⟨

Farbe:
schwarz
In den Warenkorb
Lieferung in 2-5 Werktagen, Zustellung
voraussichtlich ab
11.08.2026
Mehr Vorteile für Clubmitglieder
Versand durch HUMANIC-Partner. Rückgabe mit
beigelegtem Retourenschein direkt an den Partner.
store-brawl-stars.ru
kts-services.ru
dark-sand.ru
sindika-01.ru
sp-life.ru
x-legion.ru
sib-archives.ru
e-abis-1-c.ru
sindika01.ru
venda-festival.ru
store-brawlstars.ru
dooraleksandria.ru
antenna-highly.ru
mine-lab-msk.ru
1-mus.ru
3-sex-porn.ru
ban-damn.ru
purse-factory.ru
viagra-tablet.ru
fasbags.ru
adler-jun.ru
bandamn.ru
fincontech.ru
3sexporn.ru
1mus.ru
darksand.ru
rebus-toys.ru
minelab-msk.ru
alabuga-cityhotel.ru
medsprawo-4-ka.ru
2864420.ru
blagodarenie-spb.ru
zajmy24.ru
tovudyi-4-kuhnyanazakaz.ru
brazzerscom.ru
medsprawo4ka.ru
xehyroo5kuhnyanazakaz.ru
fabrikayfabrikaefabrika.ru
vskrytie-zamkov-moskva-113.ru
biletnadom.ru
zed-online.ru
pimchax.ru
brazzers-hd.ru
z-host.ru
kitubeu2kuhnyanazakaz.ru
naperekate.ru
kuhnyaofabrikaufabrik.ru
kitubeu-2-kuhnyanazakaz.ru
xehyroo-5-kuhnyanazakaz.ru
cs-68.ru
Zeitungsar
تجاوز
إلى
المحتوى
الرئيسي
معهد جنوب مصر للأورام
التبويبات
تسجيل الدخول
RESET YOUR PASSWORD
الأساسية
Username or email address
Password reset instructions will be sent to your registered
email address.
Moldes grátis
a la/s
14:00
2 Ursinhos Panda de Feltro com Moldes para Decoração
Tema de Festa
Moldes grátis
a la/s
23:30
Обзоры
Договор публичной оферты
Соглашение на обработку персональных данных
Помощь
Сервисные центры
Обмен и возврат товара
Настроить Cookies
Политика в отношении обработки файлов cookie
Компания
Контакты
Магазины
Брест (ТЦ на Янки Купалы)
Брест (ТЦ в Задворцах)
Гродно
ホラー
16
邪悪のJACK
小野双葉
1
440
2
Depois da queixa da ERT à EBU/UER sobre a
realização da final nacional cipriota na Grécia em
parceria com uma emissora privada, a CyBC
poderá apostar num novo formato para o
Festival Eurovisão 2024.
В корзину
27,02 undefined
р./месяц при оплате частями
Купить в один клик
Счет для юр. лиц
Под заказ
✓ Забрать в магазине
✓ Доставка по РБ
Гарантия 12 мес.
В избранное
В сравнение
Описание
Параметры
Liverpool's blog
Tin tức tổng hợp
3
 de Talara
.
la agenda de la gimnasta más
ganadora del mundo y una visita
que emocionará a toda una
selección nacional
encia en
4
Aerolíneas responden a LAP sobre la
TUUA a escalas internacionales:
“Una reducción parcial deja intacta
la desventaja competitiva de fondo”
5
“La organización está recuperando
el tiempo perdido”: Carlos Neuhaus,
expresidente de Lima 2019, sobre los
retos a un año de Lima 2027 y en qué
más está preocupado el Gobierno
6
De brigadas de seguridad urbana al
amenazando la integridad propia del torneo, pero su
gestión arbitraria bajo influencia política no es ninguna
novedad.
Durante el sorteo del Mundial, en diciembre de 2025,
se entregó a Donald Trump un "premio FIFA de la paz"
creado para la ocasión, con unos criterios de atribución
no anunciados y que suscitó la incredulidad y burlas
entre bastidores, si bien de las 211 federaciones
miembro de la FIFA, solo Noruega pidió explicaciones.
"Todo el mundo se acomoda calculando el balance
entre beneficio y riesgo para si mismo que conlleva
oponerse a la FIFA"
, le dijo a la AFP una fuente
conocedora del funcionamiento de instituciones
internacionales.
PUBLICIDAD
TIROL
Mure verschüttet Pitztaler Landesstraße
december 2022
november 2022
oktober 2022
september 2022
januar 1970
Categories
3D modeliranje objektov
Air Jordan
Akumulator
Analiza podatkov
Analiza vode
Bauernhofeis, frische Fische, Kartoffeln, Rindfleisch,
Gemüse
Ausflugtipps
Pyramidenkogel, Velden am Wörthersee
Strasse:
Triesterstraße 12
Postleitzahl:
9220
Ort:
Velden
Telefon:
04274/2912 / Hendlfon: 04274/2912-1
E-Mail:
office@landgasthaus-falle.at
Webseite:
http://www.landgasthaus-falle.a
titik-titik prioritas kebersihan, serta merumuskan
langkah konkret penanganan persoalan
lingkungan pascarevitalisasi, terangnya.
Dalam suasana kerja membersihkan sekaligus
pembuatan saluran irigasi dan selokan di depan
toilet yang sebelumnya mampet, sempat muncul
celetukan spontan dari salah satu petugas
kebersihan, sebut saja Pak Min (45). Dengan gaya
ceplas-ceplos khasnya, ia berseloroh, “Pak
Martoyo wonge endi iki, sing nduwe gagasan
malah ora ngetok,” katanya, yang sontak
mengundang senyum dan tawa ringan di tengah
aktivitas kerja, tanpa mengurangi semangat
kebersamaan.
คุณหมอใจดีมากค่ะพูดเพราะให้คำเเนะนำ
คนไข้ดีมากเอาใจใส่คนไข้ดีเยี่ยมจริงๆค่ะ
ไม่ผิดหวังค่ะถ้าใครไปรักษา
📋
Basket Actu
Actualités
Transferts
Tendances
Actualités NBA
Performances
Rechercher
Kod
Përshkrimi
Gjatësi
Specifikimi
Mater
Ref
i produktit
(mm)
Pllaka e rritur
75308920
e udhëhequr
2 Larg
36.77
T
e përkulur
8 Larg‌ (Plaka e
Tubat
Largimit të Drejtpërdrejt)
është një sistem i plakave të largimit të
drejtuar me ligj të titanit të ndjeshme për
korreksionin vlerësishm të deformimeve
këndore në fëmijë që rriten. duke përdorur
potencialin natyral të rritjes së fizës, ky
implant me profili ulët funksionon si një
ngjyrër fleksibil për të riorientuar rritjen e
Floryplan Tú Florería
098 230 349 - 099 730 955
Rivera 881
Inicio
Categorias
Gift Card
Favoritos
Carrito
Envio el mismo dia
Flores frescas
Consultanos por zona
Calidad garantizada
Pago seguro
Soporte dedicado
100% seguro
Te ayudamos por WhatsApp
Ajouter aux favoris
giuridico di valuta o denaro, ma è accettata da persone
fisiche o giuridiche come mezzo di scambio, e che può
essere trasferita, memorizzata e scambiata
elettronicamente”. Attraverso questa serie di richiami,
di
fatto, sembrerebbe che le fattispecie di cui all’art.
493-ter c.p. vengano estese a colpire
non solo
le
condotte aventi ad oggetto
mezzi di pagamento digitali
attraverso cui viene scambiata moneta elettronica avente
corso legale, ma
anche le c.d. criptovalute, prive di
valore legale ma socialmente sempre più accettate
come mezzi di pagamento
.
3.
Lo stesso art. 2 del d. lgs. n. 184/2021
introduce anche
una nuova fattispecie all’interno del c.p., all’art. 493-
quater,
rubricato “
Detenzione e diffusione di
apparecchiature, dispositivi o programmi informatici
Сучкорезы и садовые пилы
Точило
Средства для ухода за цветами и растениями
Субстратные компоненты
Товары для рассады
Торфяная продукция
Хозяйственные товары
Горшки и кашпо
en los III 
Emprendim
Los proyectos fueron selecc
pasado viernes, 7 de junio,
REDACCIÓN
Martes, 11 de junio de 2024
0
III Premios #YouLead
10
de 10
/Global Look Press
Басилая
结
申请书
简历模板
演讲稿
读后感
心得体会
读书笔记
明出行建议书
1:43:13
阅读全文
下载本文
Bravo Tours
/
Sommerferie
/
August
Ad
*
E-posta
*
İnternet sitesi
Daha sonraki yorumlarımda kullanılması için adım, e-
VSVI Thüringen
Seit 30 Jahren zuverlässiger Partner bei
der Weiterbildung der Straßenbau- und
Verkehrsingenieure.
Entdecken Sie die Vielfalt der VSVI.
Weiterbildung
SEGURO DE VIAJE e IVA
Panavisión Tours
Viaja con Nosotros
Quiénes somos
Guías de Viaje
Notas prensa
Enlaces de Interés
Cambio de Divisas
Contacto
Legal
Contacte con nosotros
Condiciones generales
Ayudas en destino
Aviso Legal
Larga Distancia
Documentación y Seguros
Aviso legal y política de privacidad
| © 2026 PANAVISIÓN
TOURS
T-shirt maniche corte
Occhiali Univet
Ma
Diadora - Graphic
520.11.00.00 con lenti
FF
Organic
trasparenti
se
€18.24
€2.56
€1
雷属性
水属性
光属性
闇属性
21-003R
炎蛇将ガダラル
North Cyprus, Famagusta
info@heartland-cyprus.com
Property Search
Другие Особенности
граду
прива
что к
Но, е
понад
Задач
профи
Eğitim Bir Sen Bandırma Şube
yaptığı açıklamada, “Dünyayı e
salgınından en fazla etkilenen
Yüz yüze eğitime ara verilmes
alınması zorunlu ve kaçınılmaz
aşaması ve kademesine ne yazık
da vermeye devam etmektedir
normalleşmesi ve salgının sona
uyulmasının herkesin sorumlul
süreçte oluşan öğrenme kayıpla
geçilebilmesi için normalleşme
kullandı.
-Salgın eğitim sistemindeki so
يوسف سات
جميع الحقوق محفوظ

⟩

Each line from the top of the records down to the one with "Настроить Cookies" must be retyped exactly; include both ends and nothing else.

Farbe:
schwarz
In den Warenkorb
Lieferung in 2-5 Werktagen, Zustellung
voraussichtlich ab
11.08.2026
Mehr Vorteile für Clubmitglieder
Versand durch HUMANIC-Partner. Rückgabe mit
beigelegtem Retourenschein direkt an den Partner.
store-brawl-stars.ru
kts-services.ru
dark-sand.ru
sindika-01.ru
sp-life.ru
x-legion.ru
sib-archives.ru
e-abis-1-c.ru
sindika01.ru
venda-festival.ru
store-brawlstars.ru
dooraleksandria.ru
antenna-highly.ru
mine-lab-msk.ru
1-mus.ru
3-sex-porn.ru
ban-damn.ru
purse-factory.ru
viagra-tablet.ru
fasbags.ru
adler-jun.ru
bandamn.ru
fincontech.ru
3sexporn.ru
1mus.ru
darksand.ru
rebus-toys.ru
minelab-msk.ru
alabuga-cityhotel.ru
medsprawo-4-ka.ru
2864420.ru
blagodarenie-spb.ru
zajmy24.ru
tovudyi-4-kuhnyanazakaz.ru
brazzerscom.ru
medsprawo4ka.ru
xehyroo5kuhnyanazakaz.ru
fabrikayfabrikaefabrika.ru
vskrytie-zamkov-moskva-113.ru
biletnadom.ru
zed-online.ru
pimchax.ru
brazzers-hd.ru
z-host.ru
kitubeu2kuhnyanazakaz.ru
naperekate.ru
kuhnyaofabrikaufabrik.ru
kitubeu-2-kuhnyanazakaz.ru
xehyroo-5-kuhnyanazakaz.ru
cs-68.ru
Zeitungsar
تجاوز
إلى
المحتوى
الرئيسي
معهد جنوب مصر للأورام
التبويبات
تسجيل الدخول
RESET YOUR PASSWORD
الأساسية
Username or email address
Password reset instructions will be sent to your registered
email address.
Moldes grátis
a la/s
14:00
2 Ursinhos Panda de Feltro com Moldes para Decoração
Tema de Festa
Moldes grátis
a la/s
23:30
Обзоры
Договор публичной оферты
Соглашение на обработку персональных данных
Помощь
Сервисные центры
Обмен и возврат товара
Настроить Cookies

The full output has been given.